Monday, September 07, 2009

Grace in Movies

I'm trying to compile a list of movies that are very grace-filled, or have grace as a central theme--grace used here in at least close to a Christian understanding of the word. So far I've got:

Babette's Feast
Lars and the Real Girl
O Brother, Where Art Thou?
Once
Gran Torino
In Bruges
Stranger Than Fiction
Children of Men
Miss Pettigrew Lives for a Day
Tender Mercies*
The Brothers Bloom
Groundhog Day
Saving Private Ryan
Amelie*
The Sixth Sense*
Dead Man Walking*
Chocolat*
The Enchanted Cottage
Les Miserables
Forrest Gump
Signs
Brideshead Revisited*
The Lives of Others*
The Man Who Would Be King*
The Pianist*
Man on Fire*
It's a Wonderful Life
Miracle on 34th Street
Scrooge (the Alistair Sim version is best)
A Christmas Story
Casablanca
Phantom of the Opera
The Hunchback of Notre Dame (1923 and 1939 versions especially)
Sense and Sensibility*
Emma*
To Kill a Mockingbird

*=Ethan hasn't seen.

Also, I can't guarantee that these are family viewing.

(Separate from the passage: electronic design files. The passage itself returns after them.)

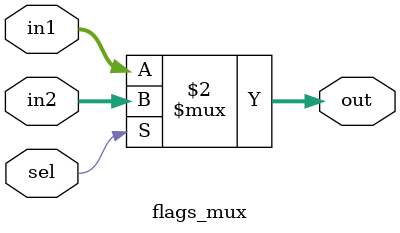
<source format=v>
module flags_mux(in1,in2,sel,out);
input [2:0] in1,in2;
input sel;
output [2:0] out;
assign out=(sel==1'b0)?in1:in2;


endmodule

</source>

If you ask me I will be happy to comment on the appropriateness of any particular entry.

Any suggestions?

(EDIT: I will be adding to the list as people suggest things. Keep suggesting.)

Sunday, September 06, 2009

Skewl Wurk

I just want to say that for homework this semester I do things like:

1. Write plays.

2. Read Shakespeare.

3. Read other Elizabethan and Enlightenment era works--Defoe, Scott, Swift, Jonson, etc.

4. Read literary criticism, which is just as good as philosophy (and sometimes, as in my reading for Wednesday, IS philosophy--Plato's Republic).

and

5. Read about the English language and its development.

yay

Tuesday, September 01, 2009

Quote of the Week

Which, yes, is my cop-out for not actually posting.


Jessica. I am never merry when I hear sweet music.

Lorenzo. The reason is, your spirits are attentive:
For do but note a wild and wanton herd,
Or race of youthful and unhandled colts,
Fetching mad bounds, bellowing and neighing loud,
Which is the hot condition of their blood;
If they but hear perchance a trumpet sound,
Or any air of music touch their ears,
You shall perceive them make a mutual stand,
Their savage eyes turn'd to a modest gaze
By the sweet power of music: therefore the poet
Did feign that Orpheus drew trees, stones and floods;
Since nought so stockish, hard and full of rage,
But music for the time doth change his nature.
The man that hath no music in himself,
Nor is not moved with concord of sweet sounds,
Is fit for treasons, stratagems and spoils;
The motions of his spirit are dull as night
And his affections dark as Erebus:
Let no such man be trusted. Mark the music.

-Shakespeare, "The Merchant of Venice," Act V, Scene 1.